Recently, a group of leading pre-K researchers set out to find consensus about what we know about pre-K education. In April 2017 the Pre-Kindergarten Task Force presented their findings. To learn more, we are are joined by a member of the task force, Greg Duncan. He is a Distinguished Professor in the School of Education at the University of California, Irvine.

In the interview, Duncan summarizes the research evidence around four key decisions (policy levers) facing state policymakers related to pre-K: (1) Whether to fund more or fewer pre-K slots; (2) Whether and how to regulate classroom quality; (3) Whether and how to prescribe curriculum; and (4) How to support the gains of pre-K after children leave pre-K, i.e., in the elementary school years.

How states can use “efficacy networks” to test strategies for school improvement: An interview with Tom Kane, Professor, Harvard Graduate School of Education – Episode #142

The new federal education law, the Every Student Succeeds Act (ESSA), emphasizes the importance of evidence, including defining four levels of evidence-based practices. The law, however, leaves it to states to decide how much they want to build an evidence base and how much to nudge districts toward choosing more effective strategies. So what should state education leaders do who want to leverage the new law and encourage districts to learn and do what works for students?

Tom Kane joins us for a two-part series to provide suggestions. In this podcast episode, he discusses how states could use the authority and resources provided by ESSA to launch a system of “efficacy networks,” meaning collections of local agencies committed to measuring the impact of the interventions they’re using. As he notes, “An overlapping system of efficacy networks working with local [education] agencies would create a mechanism for continuous testing and improvement in U.S. education. More than any single policy initiative or program, such a system would be a worthwhile legacy for any state leader.”

He also describes how the Proving Ground initiative run by the Center for Education Policy Research (CEPR) at Harvard is demonstrating the value of having an efficacy network. CEPR is working with 13 school agencies to develop a model to easily conduct low-cost, local pilots.

Tom Kane is a professor of education and economics at the Harvard Graduate School of Education and faculty director of CEPR. His recent article in the journal Education Next is called, “Making Evidence Locally: Rethinking education research under the Every Student Succeeds Act.”

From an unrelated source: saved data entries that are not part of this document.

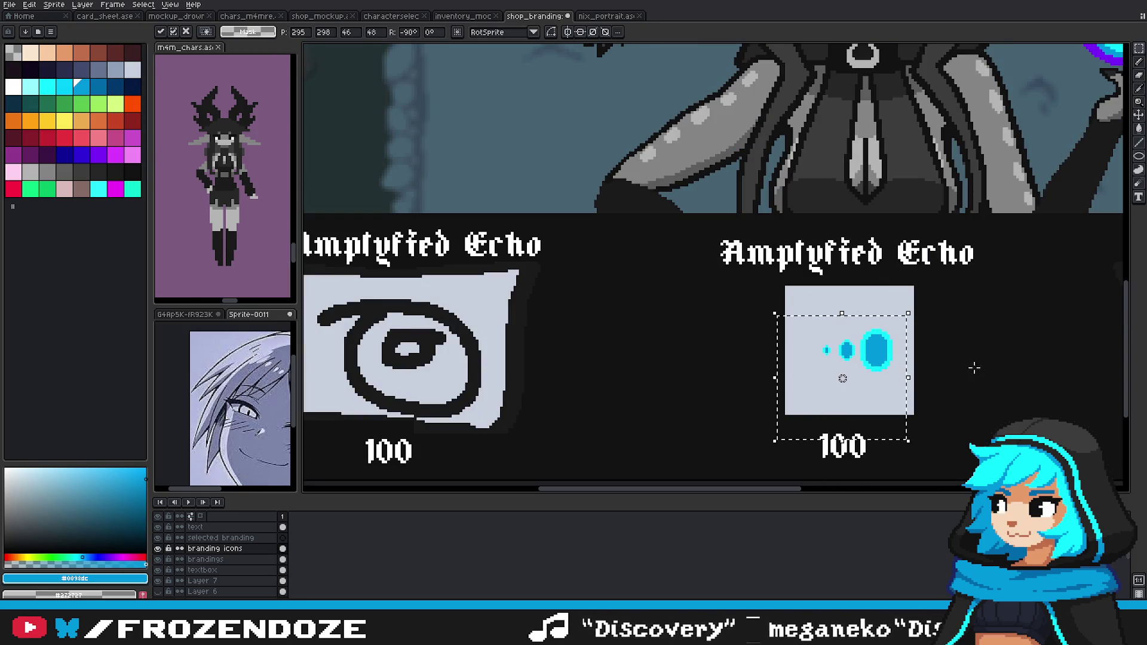
{"action": "key", "text": "Return"}
Step: Shift the row of dots slightly left
{"action": "scroll", "coordinate": [904, 365], "scroll_direction": "down", "scroll_amount": 1}
{"action": "scroll", "coordinate": [932, 364], "scroll_direction": "down", "scroll_amount": 2}
{"action": "scroll", "coordinate": [921, 359], "scroll_direction": "up", "scroll_amount": 3}
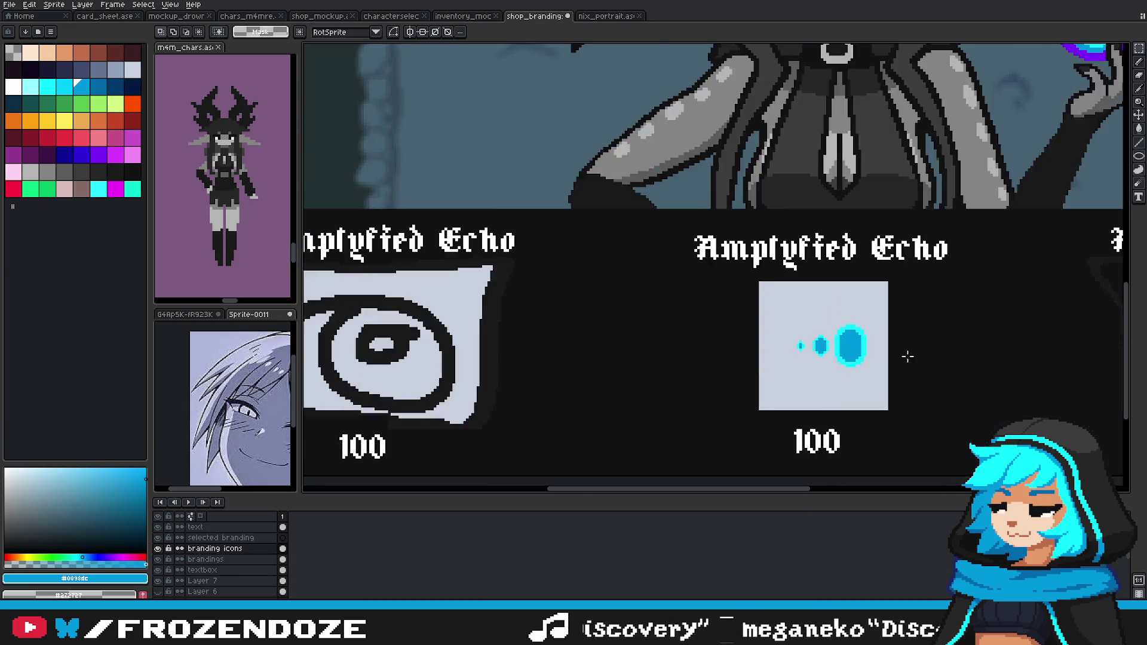
{"action": "scroll", "coordinate": [904, 359], "scroll_direction": "up", "scroll_amount": 1}
{"action": "mouse_move", "coordinate": [681, 277]}
{"action": "left_mouse_down"}
{"action": "mouse_move", "coordinate": [868, 407]}
{"action": "mouse_move", "coordinate": [823, 383]}
{"action": "left_mouse_up"}
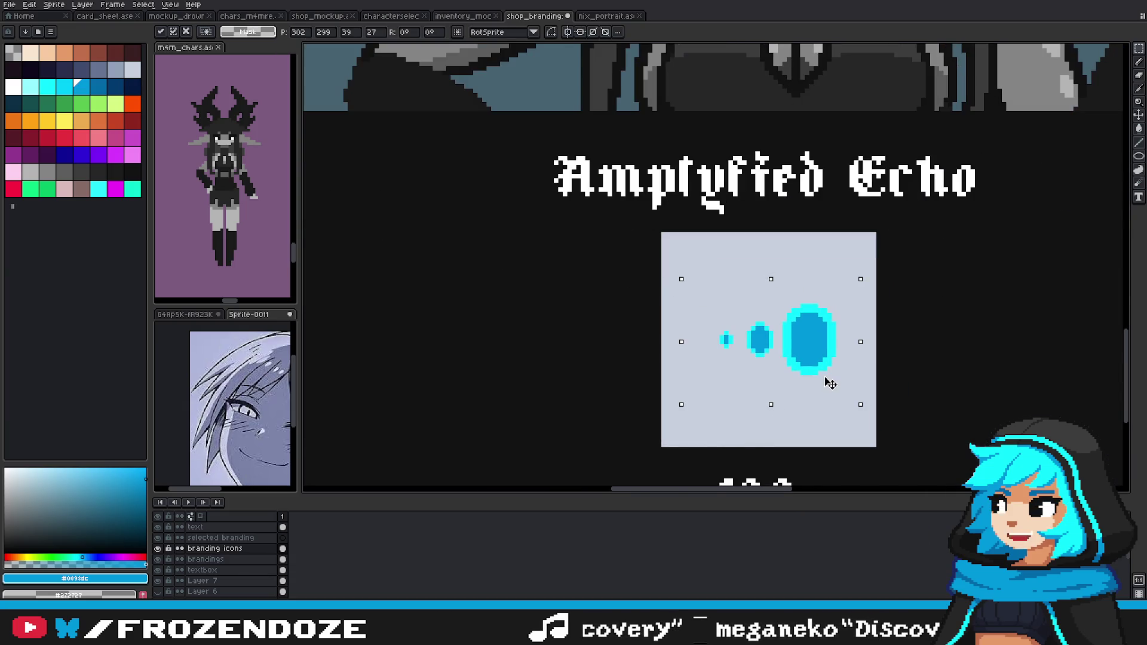
{"action": "left_click", "coordinate": [886, 371]}
Step: Nudge the three dots down about 16 px to centre them in the card
{"action": "scroll", "coordinate": [885, 371], "scroll_direction": "down", "scroll_amount": 2}
{"action": "scroll", "coordinate": [805, 365], "scroll_direction": "up", "scroll_amount": 3}
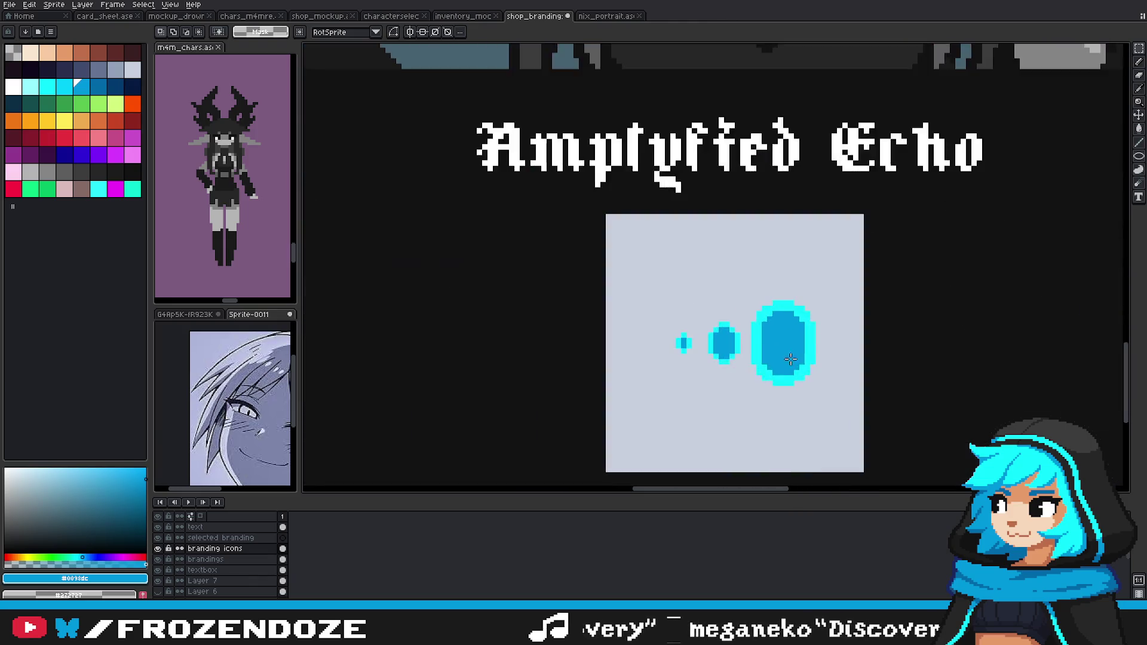
{"action": "scroll", "coordinate": [805, 365], "scroll_direction": "up", "scroll_amount": 2}
{"action": "left_click_drag", "start_coordinate": [590, 263], "coordinate": [958, 375]}
{"action": "left_click_drag", "start_coordinate": [860, 320], "coordinate": [861, 330]}
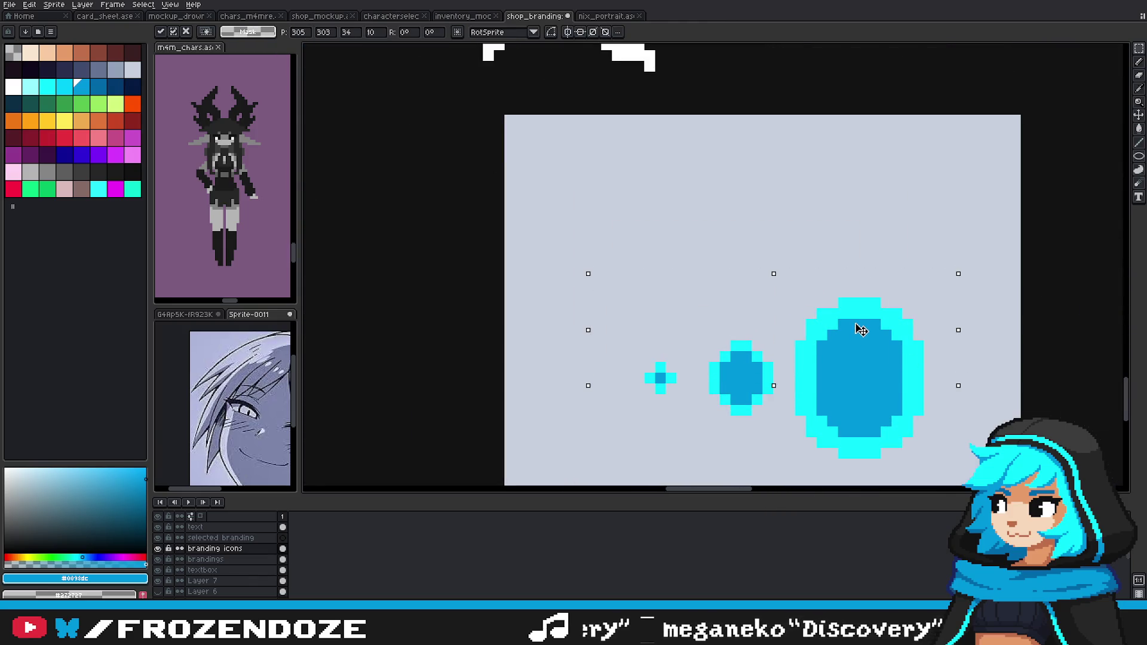
{"action": "scroll", "coordinate": [777, 389], "scroll_direction": "down", "scroll_amount": 3}
{"action": "left_click", "coordinate": [711, 426]}
{"action": "scroll", "coordinate": [716, 443], "scroll_direction": "down", "scroll_amount": 2}
{"action": "scroll", "coordinate": [716, 443], "scroll_direction": "down", "scroll_amount": 2}
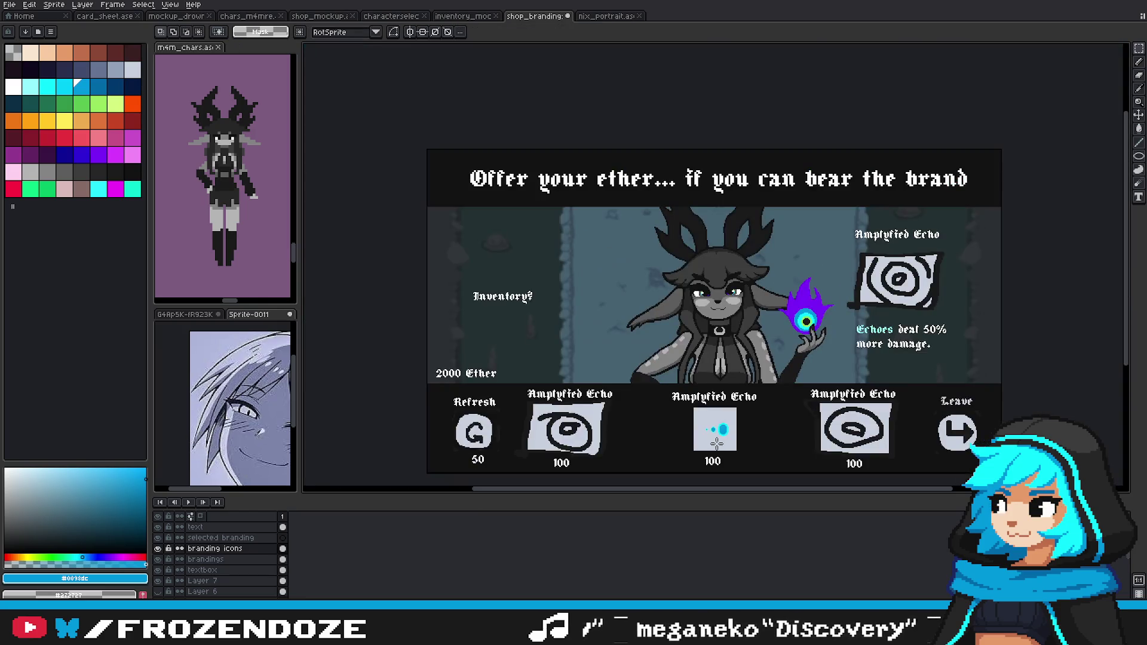
{"action": "scroll", "coordinate": [715, 443], "scroll_direction": "up", "scroll_amount": 3}
{"action": "scroll", "coordinate": [697, 399], "scroll_direction": "up", "scroll_amount": 3}
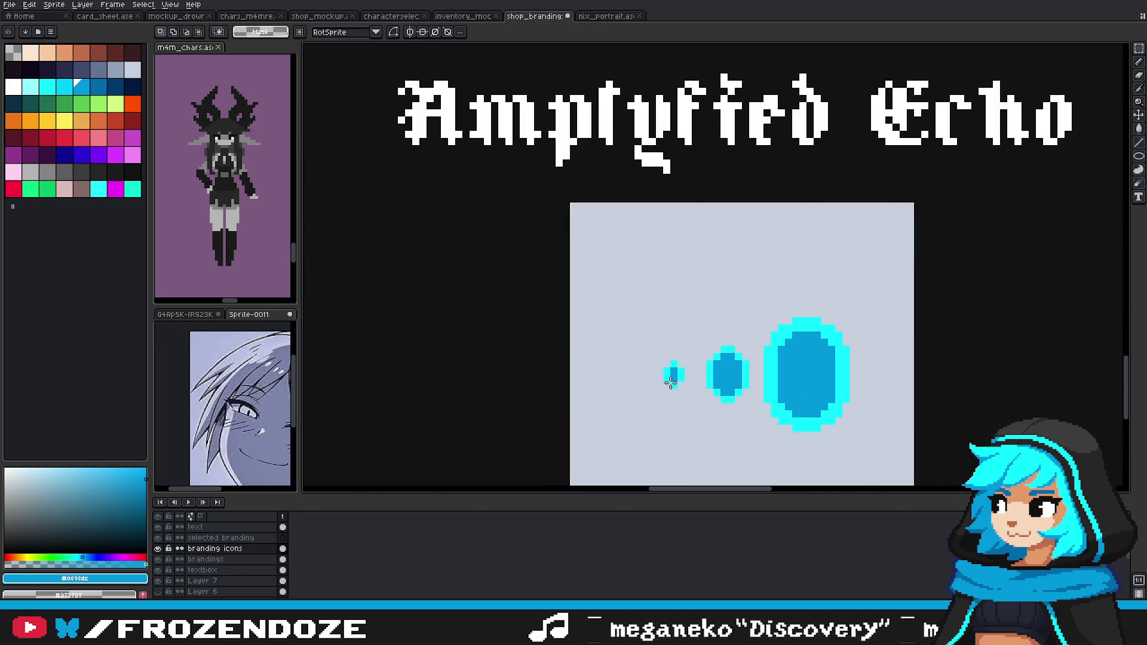
{"action": "scroll", "coordinate": [671, 383], "scroll_direction": "up", "scroll_amount": 2}
Step: Eyedrop cyan from a dot's rim and add two cyan pixels beside the small blue square
{"action": "left_click", "coordinate": [661, 366], "text": "alt"}
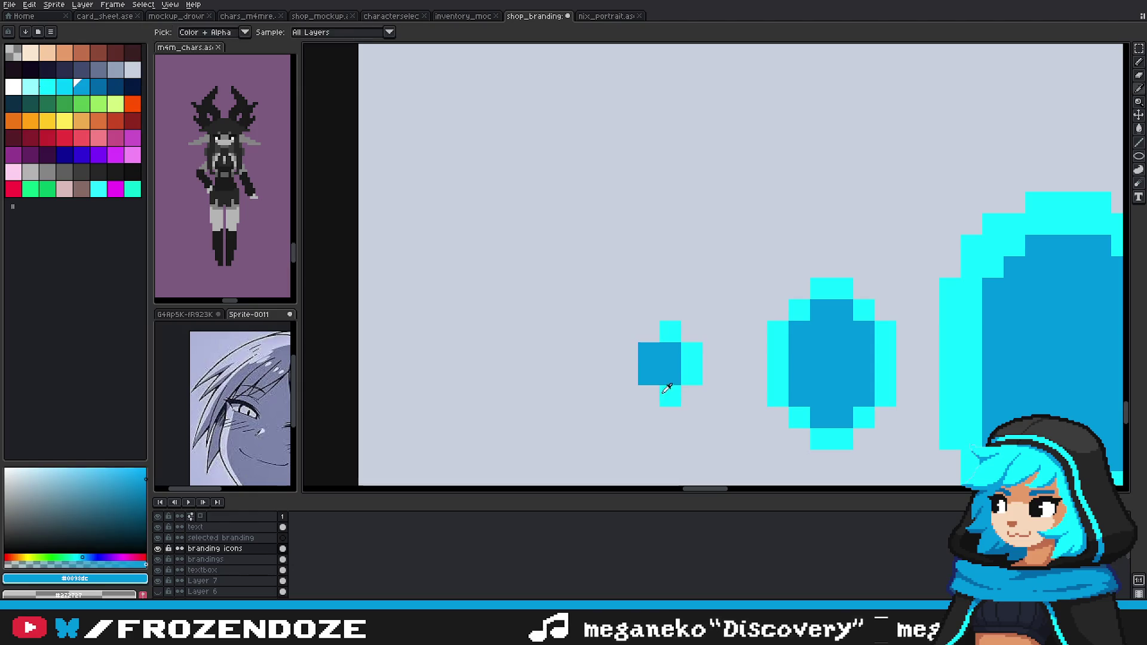
{"action": "left_click", "coordinate": [667, 389], "text": "alt"}
{"action": "left_click", "coordinate": [649, 396]}
{"action": "left_click", "coordinate": [627, 353]}
Step: Add cyan pixels along the middle oval's upper-left edge
{"action": "scroll", "coordinate": [693, 371], "scroll_direction": "down", "scroll_amount": 5}
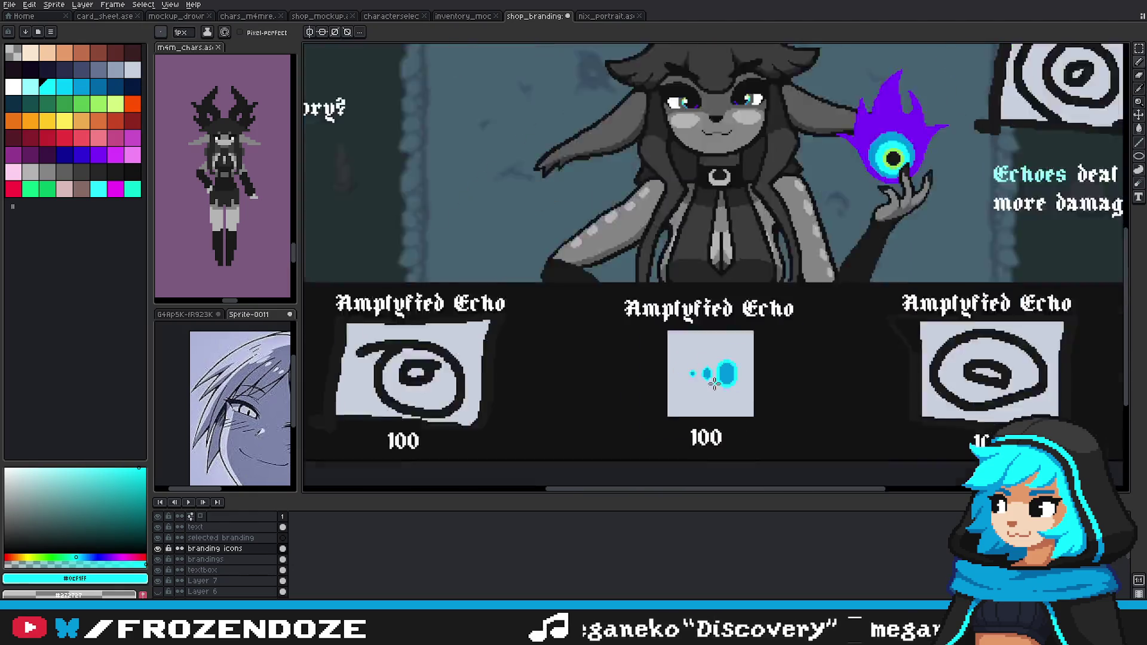
{"action": "scroll", "coordinate": [740, 400], "scroll_direction": "down", "scroll_amount": 2}
{"action": "scroll", "coordinate": [739, 400], "scroll_direction": "up", "scroll_amount": 2}
{"action": "scroll", "coordinate": [743, 385], "scroll_direction": "up", "scroll_amount": 1}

Transforming the culture of procurement in state and local government: An interview with Jeffrey Liebman, Director, Harvard Kennedy School Government Performance Lab – Episode #141

“Many of the most important functions of state and local governments – from building and maintaining roads to housing the homeless – involve contracting for goods and services supplied by the private sector,” notes the Harvard Kennedy School’s Government Performance Lab in their primer, Results-Driven Contracting: An Overview. “Unfortunately, governments often treat procurement as a back office administrative function, rather than as a core part of their strategy for delivering better performance.”

As a result, increasing the effectiveness of procurements offers an enormous opportunity today for state and local governments to improve their overall performance. As part of Bloomberg Philanthropies’ What Works Cities initiative, the Government Performance Lab has been working with a set of city governments to adopt results-driven contracting strategies and to transform the culture of procurement.

To learn more, we are joined by the Lab’s director, Jeffrey Liebman. He is a professor at the Kennedy School and is also the Director of the Taubman Center for State and Local Government. His recent article published on the website Route Fifty is, “Business as Usual Can Be the Riskiest Procurement Approach.”